How this happened is an interesting story in its own right, and also bears broad relevance. For the Caribbean shift did not happen in isolation. It depended on extraregional circuits of travel and expertise, imagery and discourse. Nor was it unique: similar shifts happened elsewhere, within the British empire and beyond. Looking with a microhistorical optic at the emergence of Caribbean parenting as policy concern can thus help us understand the systematic centrality of “family” in the mid-century shift from biological to cultural explanations for collective inequality.

We will find that the articulation of Caribbean parenting as problem reflected the interaction of local, region-wide, trans-Atlantic, and global processes. Key initiatives came not mainly from laboratories or legislatures but from civic activists worldwide. Child-saving spread through spiraling circuits. Scouting moved from Mafeking to Gilwell Park to Panama, lady doctors promoted women’s health from London to Pondicherry to Liverpool, child-slavery fears echoed from Hong Kong to Geneva to Kingston. Yet identical projects could have very different implications when championed from afar versus promoted from within.

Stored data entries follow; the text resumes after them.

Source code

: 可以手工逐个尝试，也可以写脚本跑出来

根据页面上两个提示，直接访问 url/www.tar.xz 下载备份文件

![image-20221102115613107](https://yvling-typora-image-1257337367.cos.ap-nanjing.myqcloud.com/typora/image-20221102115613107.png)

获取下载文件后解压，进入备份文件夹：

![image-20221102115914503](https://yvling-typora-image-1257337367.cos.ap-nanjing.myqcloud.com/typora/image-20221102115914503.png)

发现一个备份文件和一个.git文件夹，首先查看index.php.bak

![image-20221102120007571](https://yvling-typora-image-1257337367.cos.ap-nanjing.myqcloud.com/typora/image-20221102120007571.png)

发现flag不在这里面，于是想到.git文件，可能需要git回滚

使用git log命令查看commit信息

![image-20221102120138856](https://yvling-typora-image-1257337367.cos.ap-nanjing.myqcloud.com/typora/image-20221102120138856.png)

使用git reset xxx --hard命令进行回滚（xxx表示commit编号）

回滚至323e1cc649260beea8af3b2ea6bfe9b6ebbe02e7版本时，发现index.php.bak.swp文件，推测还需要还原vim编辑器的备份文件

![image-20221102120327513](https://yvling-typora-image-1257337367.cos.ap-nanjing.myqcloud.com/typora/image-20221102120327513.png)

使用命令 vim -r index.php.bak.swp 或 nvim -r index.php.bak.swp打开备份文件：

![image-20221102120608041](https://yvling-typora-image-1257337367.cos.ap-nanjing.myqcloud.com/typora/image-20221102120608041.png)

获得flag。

By the late 1930s the spiraling of civic activists’ rhetoric and practices from metropoles to colonies and back had made child welfare a common language across multiple sites. This made possible both understandings and misunderstandings, temporary alliances and enduring wounds. Gendered struggles were crucial drivers of the process, as were racial ideologies, albeit in very different ways for colonial and metropolitan actors. Female reformers in Britain and the Caribbean alike used maternalist arguments to claim expertise and political voice. But the rhetoric resounded differently when uttered by Afro-Caribbean activists than when wielded by British "lady doctors" or "woman educators." Unacknowledged divides were integral to the transatlantic debates that brought the “problem” of the Caribbean family to the forefront of colonial policy in the final decades of imperial rule.

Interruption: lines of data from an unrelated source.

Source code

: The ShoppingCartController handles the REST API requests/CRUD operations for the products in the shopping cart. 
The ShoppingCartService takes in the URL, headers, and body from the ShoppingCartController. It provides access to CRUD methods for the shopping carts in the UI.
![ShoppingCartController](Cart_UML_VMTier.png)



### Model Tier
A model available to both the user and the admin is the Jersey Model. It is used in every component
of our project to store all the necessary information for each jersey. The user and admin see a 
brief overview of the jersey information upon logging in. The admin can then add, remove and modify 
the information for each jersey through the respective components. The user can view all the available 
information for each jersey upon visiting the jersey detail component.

In this article I look in depth at the dialogues and debates surrounding the West India Royal Commission of 1938-39, as a window onto that process. A wave of violent strikes and riots rocked the British Caribbean colonies during the straitened years of the late 1930s. The WIRC sought testimony on the territories’ ills from local elites, colonial experts, social reformers, and political leaders. Even as they disagreed over fundamentals like political economy and constitutional reform, interviewees coincided in linking parental inadequacy—poor women’s willingness to bear children that poor men were unable to support—to the colonies’ poverty. The WIRC’s two female members assiduously sought information on the conditions of women and children. They received it from social reformers drawn from the rising black and coloured middle-class and professional stratum whose vision of race-proud self-help had long chastised lower-class sexual looseness and promoted moral education for black youth.4 Thus the question of the lower-class family as social incubator entered into the WIRC’s deliberations and recommendations, and the “problem of the Negro family” assumed a central place in the agenda for “Welfare and Development” moving forward.

The new attention to child development was simultaneously progressive for its day and deeply regressive in its ability to shift attention away from land access, labor rights, and enfranchisement towards matters of individual character. If poor parenting was the root cause of poverty, perhaps the privileged need not give up their privilege after all?